Na quinta-feira (9), a Câmara dos Deputados dos Estados Unidos aprovou a renovação dos subsídios do Affordable Care Act (ACA), conhecido como Obamacare. Esse programa tem como objetivo reduzir custos de saúde, direcionando impostos para ajudar famílias de baixa e média renda a custear seus planos de saúde.

    Os subsídios, que são essenciais para tornar a saúde mais acessível, devem expirar em dezembro de 2025, o que poderia aumentar significativamente os custos para a população e criar um desafio político para o Partido Republicano. Esse partido, que se opõe ao ACA desde sua criação, em 2010, pelo ex-presidente Barack Obama, viu 17 de seus deputados se juntarem aos democratas para apoiar a aprovação da nova legislação. A proposta agora segue para o Senado, onde a situação pode ser complicada pelo debate sobre o aborto.

    A Emenda Hyde, em vigor desde 1976, proíbe que impostos federais sejam utilizados para financiar abortos, exceto em casos de gravidez resultante de estupro ou risco à vida da gestante. Recentemente, o ex-presidente Donald Trump gerou controvérsia ao sugerir que os deputados poderiam flexibilizar suas posições sobre essa restrição.

    O Partido Republicano está trabalhando em sua própria proposta de reforma da saúde.

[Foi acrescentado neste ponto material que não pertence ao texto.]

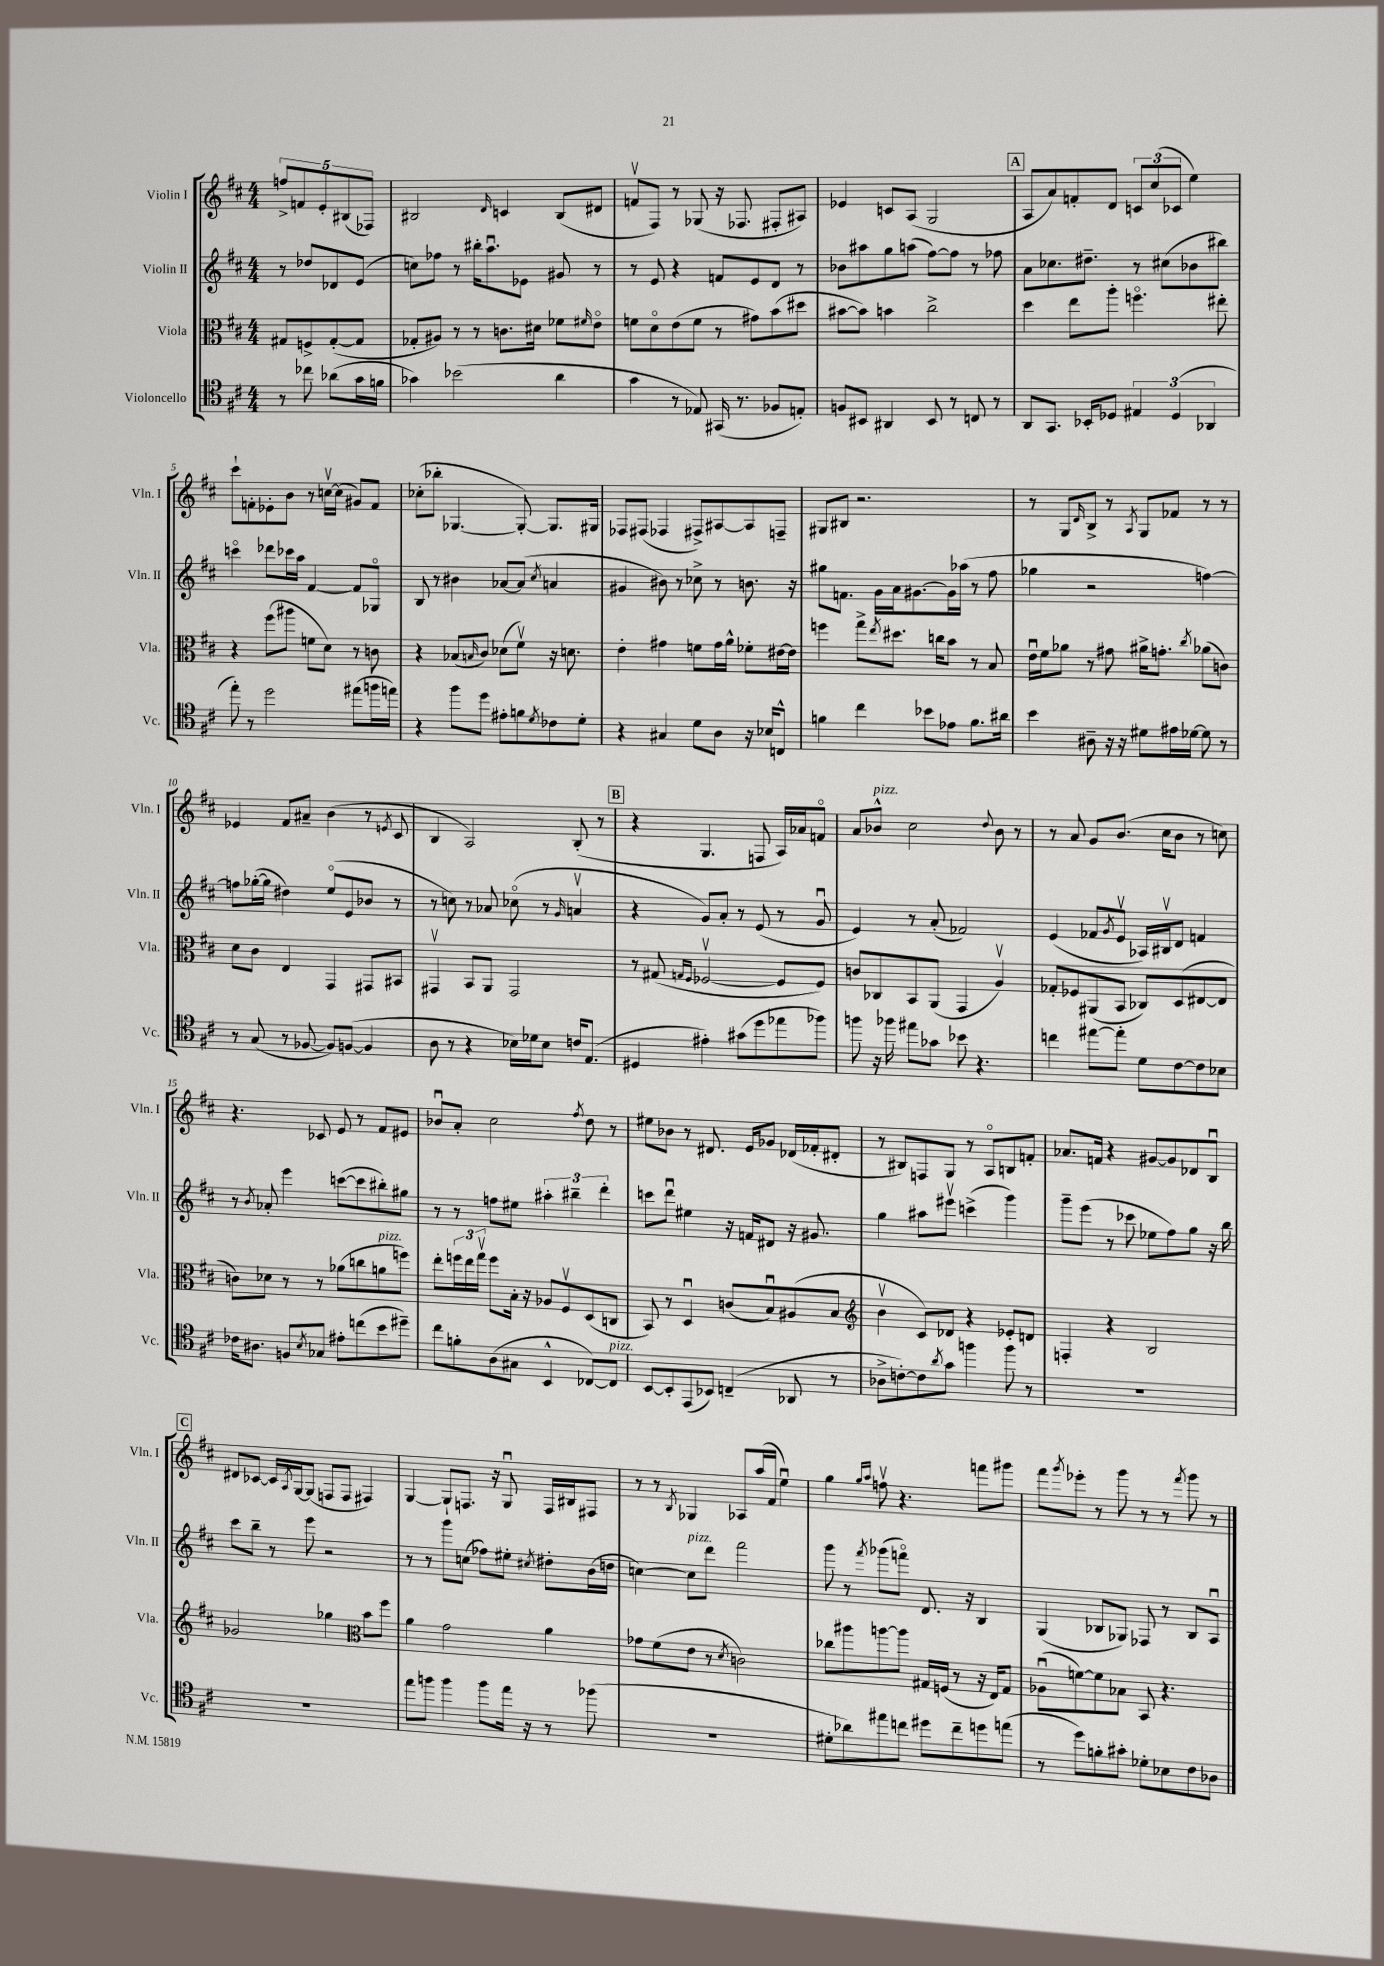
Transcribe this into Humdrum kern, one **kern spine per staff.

A nova legislação aprovada na Câmara, que prorroga os subsídios do Obamacare por mais três anos, é vista como difícil de ser aprovada no Senado, onde o partido do presidente tem a maioria.

    Apesar das dificuldades, a votação na Câmara, com a participação de alguns republicanos, pode influenciar os senadores a buscarem um acordo que reformule os subsídios, possivelmente com pagamentos diretos às famílias. Atualmente, planos de saúde que cobrem abortos em estados onde o procedimento é legal são obrigados a separar esses custos para garantir que os subsídios do governo não sejam utilizados para esse fim.

    No entanto, a base republicana e grupos como a National Right to Life propõem novas restrições, que excluiriam planos com cobertura de aborto da possibilidade de receber ajuda federal. Essa ideia é bastante impopular entre os democratas, que, durante as negociações, têm buscado acabar com a Emenda Hyde. A proposta recentemente aprovada na Câmara não menciona o aborto diretamente, um dos fatores que atrasou sua votação anterior e resultou na expiração dos subsídios.

    Durante um evento no Kennedy Center, em Washington, Trump pediu aos deputados que sejam “um pouco flexíveis” para ajudar a aprovar a versão republicana do programa de saúde, que é uma prioridade para o governo em um momento em que a população enfrenta o aumento dos custos de vida. Essa afirmação, no entanto, foi mal recebida por alguns aliados, incluindo o senador Kevin Cramer, que ressaltou a resistência do partido em mudar sua posição.

    Marjorie Dannenfelser, presidente da organização antiaborto Susan B. Anthony, também se manifestou, afirmando que uma mudança nas posturas do Partido Republicano poderia prejudicar sua relação com os eleitores e comprometer suas chances nas eleições.

    As eleições legislativas de meio de mandato, programadas para o final de 2026, servirão como um importante termômetro da popularidade do governo. Estas eleições podem alterar o equilíbrio de poder entre democratas e republicanos no Congresso. Atualmente, o partido de Trump controla ambas as Casas, mas com uma margem menor na Câmara.

    Os republicanos agora se deparam com um dilema: como equilibrar suas posições sobre o aborto com a necessidade de abordar o aumento dos custos de saúde. O ex-presidente tem indicado que sua prioridade é abordar questões econômicas, tendo ajustado sua postura sobre o aborto em várias ocasiões, embora neste segundo mandato esteja mantendo uma certa distância do tema.